» **EXERCISE PROMPT**: The reply should hold only the lines below beginning at the one with "Meet the Board" and ending at the one with "ol system is built. When air", copied exactly, with every picture left out.

Transcribed page contents:

<<<<

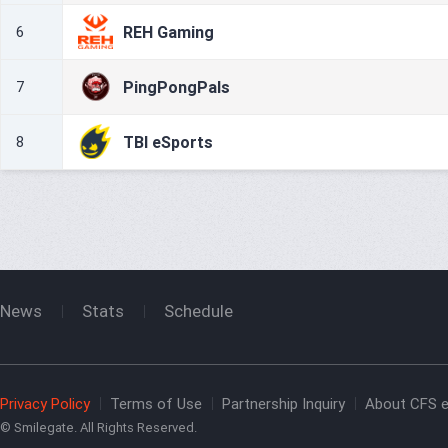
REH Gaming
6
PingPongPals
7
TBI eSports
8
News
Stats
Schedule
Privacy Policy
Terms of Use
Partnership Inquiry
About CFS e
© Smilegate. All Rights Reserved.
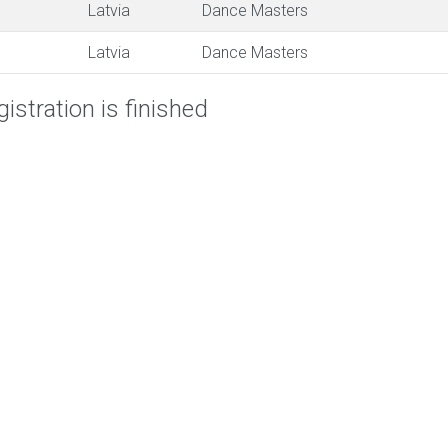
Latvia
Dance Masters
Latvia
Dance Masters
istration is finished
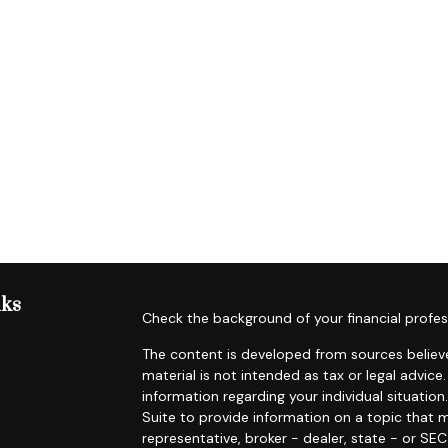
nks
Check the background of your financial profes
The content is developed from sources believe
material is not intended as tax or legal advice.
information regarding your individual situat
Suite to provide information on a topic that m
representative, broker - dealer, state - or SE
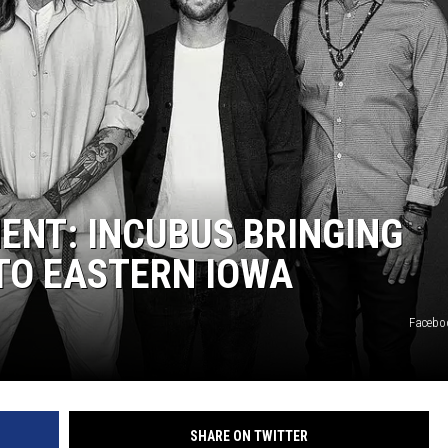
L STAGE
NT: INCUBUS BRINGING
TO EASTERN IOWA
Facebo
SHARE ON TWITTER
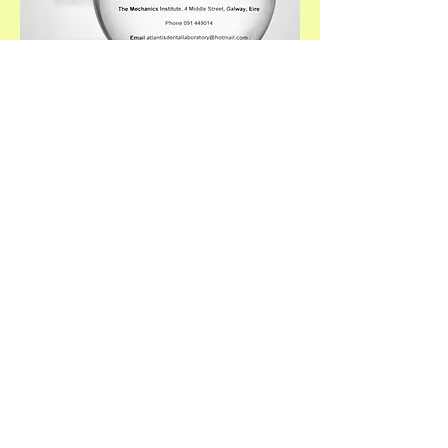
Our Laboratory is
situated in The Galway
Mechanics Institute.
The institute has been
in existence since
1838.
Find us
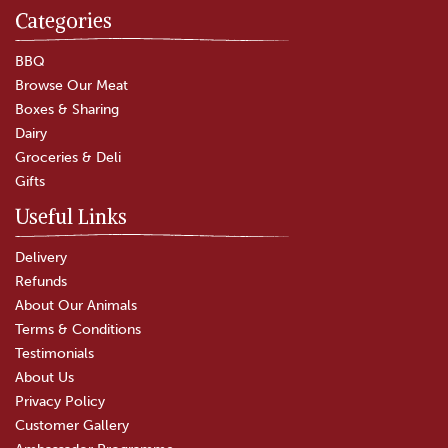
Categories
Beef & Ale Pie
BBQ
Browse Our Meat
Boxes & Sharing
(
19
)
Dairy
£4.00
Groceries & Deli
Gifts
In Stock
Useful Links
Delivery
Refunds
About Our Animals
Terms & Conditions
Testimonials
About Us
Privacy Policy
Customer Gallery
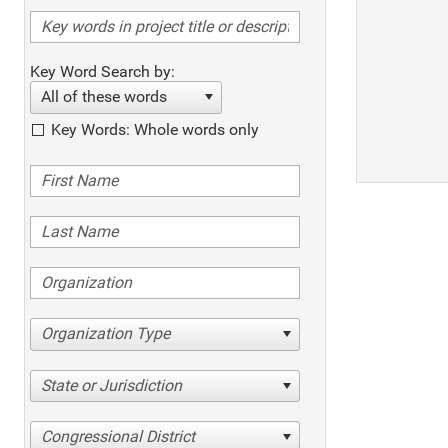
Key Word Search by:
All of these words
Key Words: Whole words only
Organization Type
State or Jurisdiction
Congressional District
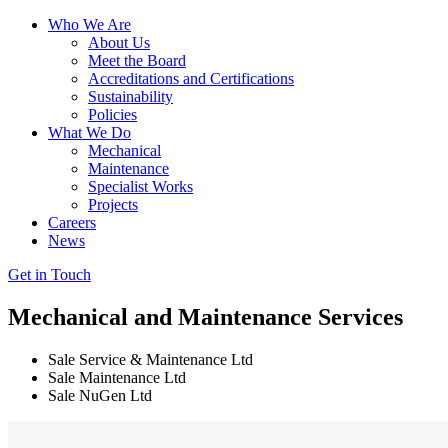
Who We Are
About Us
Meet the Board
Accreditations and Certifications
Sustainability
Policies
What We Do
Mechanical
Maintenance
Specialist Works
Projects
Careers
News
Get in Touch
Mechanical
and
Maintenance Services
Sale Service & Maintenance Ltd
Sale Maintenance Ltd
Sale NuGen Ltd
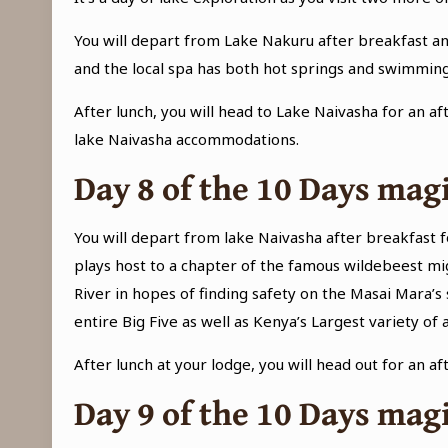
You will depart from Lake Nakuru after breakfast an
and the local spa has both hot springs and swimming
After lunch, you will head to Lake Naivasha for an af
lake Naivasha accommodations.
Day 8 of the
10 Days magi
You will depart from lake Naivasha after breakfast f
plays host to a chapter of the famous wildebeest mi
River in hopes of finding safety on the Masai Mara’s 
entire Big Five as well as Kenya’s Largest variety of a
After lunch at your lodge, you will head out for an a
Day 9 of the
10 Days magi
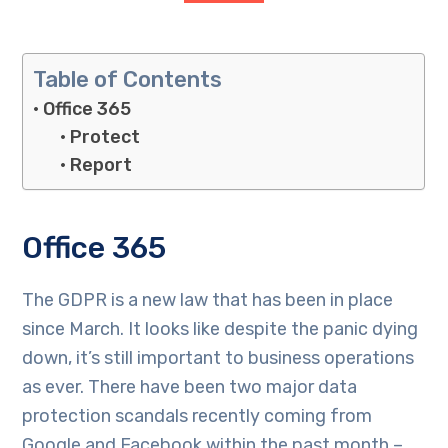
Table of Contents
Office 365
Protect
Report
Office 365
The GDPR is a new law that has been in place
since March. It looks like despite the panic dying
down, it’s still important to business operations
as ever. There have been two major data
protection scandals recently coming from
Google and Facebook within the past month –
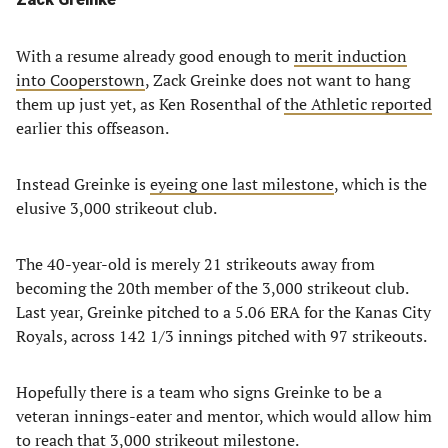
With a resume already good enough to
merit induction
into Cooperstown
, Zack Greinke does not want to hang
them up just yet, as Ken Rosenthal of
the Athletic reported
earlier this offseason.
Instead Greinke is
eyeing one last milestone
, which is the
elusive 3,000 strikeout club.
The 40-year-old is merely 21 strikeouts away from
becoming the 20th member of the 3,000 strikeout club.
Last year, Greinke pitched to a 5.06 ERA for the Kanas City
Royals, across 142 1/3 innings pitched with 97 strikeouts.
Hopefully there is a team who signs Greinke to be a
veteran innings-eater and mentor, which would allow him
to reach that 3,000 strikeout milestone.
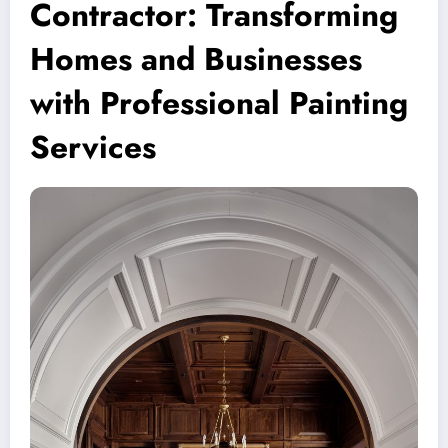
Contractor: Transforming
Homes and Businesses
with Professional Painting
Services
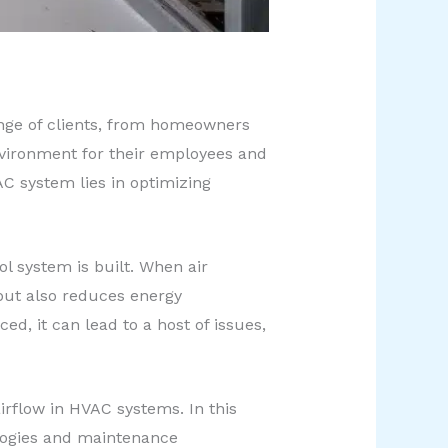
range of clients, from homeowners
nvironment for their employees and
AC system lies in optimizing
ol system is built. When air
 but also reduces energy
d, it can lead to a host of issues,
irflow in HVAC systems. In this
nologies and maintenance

>>>>
<<<<

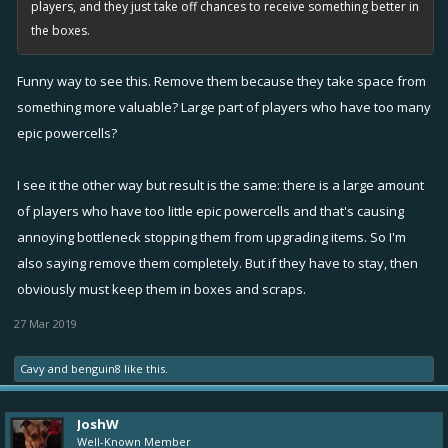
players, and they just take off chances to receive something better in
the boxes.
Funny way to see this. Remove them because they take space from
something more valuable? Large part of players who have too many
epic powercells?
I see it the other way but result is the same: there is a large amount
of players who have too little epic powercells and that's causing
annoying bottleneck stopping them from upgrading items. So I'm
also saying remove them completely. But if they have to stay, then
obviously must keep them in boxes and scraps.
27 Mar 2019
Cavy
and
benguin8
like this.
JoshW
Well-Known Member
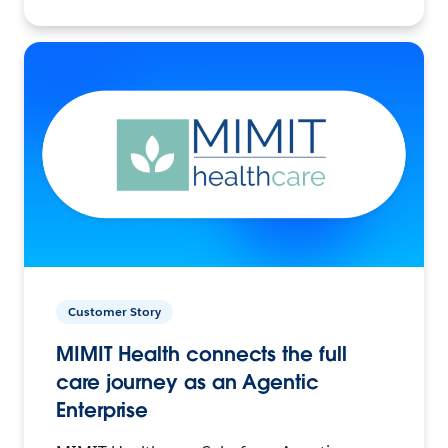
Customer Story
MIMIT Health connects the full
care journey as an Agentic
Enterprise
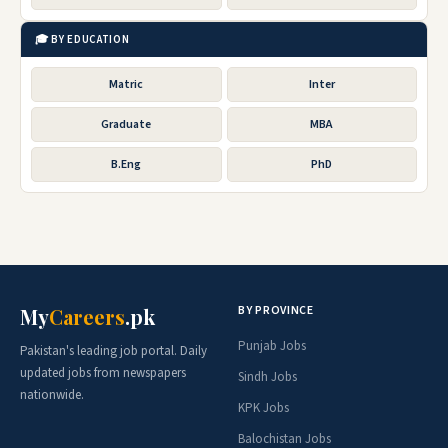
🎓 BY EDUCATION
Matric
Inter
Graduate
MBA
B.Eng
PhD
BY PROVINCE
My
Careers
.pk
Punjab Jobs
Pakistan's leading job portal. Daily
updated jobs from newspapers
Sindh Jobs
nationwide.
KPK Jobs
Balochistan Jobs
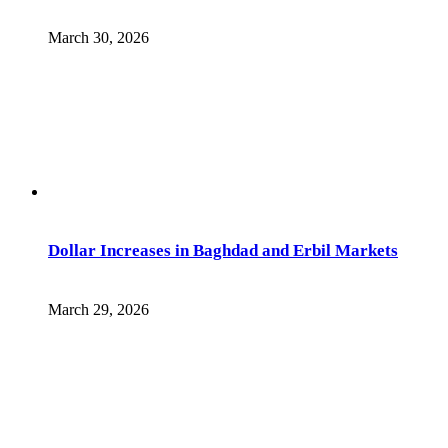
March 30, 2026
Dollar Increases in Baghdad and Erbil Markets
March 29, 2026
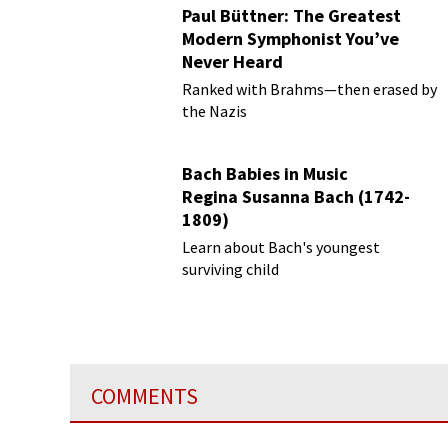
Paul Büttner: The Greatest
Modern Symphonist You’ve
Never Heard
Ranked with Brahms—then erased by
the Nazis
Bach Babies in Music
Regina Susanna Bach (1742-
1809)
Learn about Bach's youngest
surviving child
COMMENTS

>>>>

» **RESPONSE**:
Meet the Board
Accreditations and Certifications
Sustainability
Policies
What We Do
Mechanical
Maintenance
Specialist Works
Projects
Careers
News
Get in Touch
Mechanical
and
Maintenance Services
Sale Service & Maintenance Ltd
Sale Maintenance Ltd
Sale NuGen Ltd
You will depart from Lake Nakuru after breakfast an
and the local spa has both hot springs and swimming
After lunch, you will head to Lake Naivasha for an af
lake Naivasha accommodations.
Day 8 of the
10 Days magi
You will depart from lake Naivasha after breakfast f
plays host to a chapter of the famous wildebeest mi
River in hopes of finding safety on the Masai Mara’s 
entire Big Five as well as Kenya’s Largest variety of a
After lunch at your lodge, you will head out for an a
Day 9 of the
10 Days magi
Table of Contents
Office 365
Protect
Report
Office 365
The GDPR is a new law that has been in place
since March. It looks like despite the panic dying
down, it’s still important to business operations
as ever. There have been two major data
protection scandals recently coming from
Google and Facebook within the past month –
With a resume already good enough to
merit induction
into Cooperstown
, Zack Greinke does not want to hang
them up just yet, as Ken Rosenthal of
the Athletic reported
earlier this offseason.
Instead Greinke is
eyeing one last milestone
, which is the
elusive 3,000 strikeout club.
The 40-year-old is merely 21 strikeouts away from
becoming the 20th member of the 3,000 strikeout club.
Last year, Greinke pitched to a 5.06 ERA for the Kanas City
Royals, across 142 1/3 innings pitched with 97 strikeouts.
Hopefully there is a team who signs Greinke to be a
veteran innings-eater and mentor, which would allow him
to reach that 3,000 strikeout milestone.
Contractor: Transforming
Homes and Businesses
with Professional Painting
Services
range of clients, from homeowners
nvironment for their employees and
AC system lies in optimizing
ol system is built. When air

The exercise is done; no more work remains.